▸ INSTRUCTIONS TO FOLLOW
Restate, in full and unchanged, the entries that follow, but not their pictures.

Structured diff data:
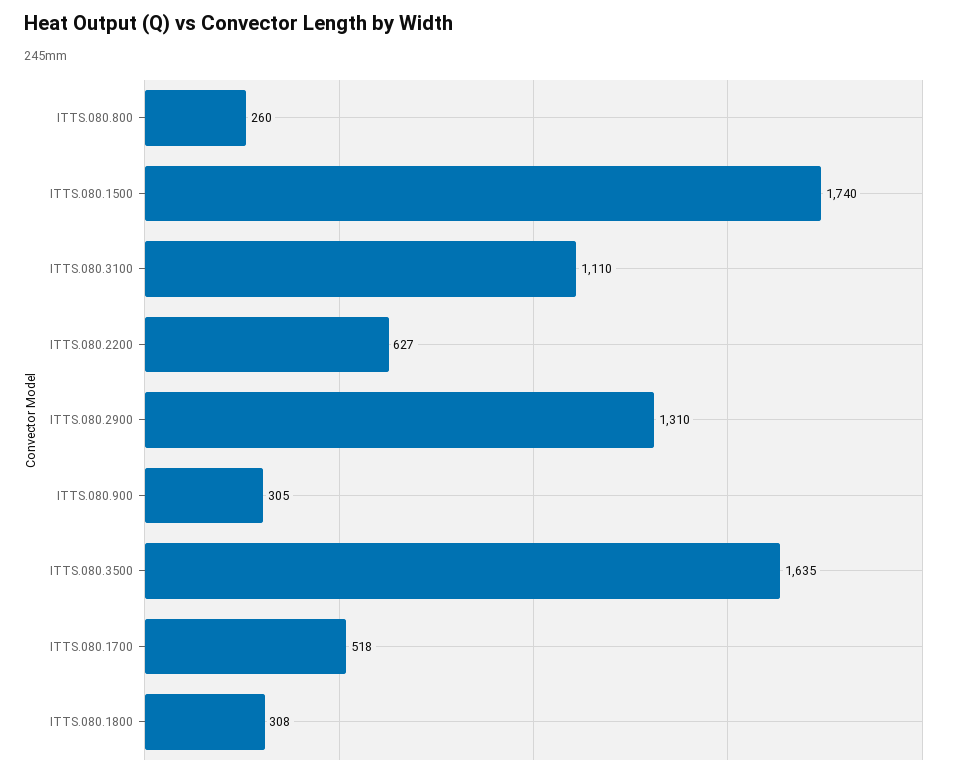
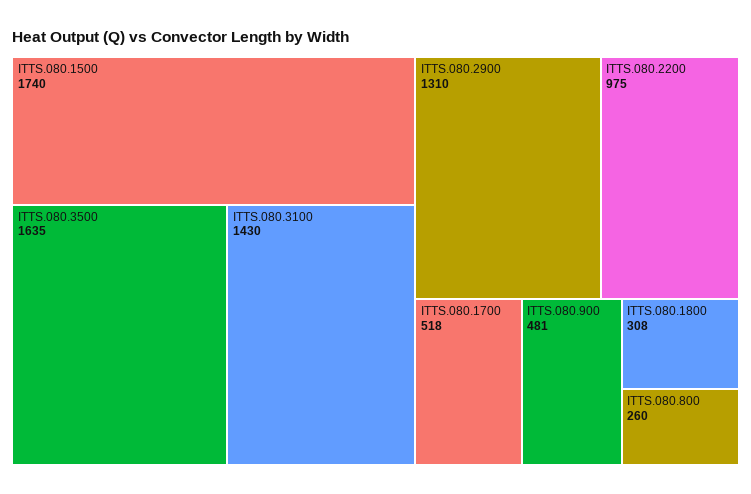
  {
    "ITTS.080.800": 260,
    "ITTS.080.1500": 1740,
-   "ITTS.080.3100": 1110,
+   "ITTS.080.3100": 1430,
-   "ITTS.080.2200": 627,
+   "ITTS.080.2200": 975,
    "ITTS.080.2900": 1310,
-   "ITTS.080.900": 305,
+   "ITTS.080.900": 481,
    "ITTS.080.3500": 1635,
    "ITTS.080.1700": 518,
    "ITTS.080.1800": 308
  }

▸ ANSWER BELOW
  {
    "ITTS.080.800": 260,
    "ITTS.080.1500": 1740,
-   "ITTS.080.3100": 1110,
+   "ITTS.080.3100": 1430,
-   "ITTS.080.2200": 627,
+   "ITTS.080.2200": 975,
    "ITTS.080.2900": 1310,
-   "ITTS.080.900": 305,
+   "ITTS.080.900": 481,
    "ITTS.080.3500": 1635,
    "ITTS.080.1700": 518,
    "ITTS.080.1800": 308
  }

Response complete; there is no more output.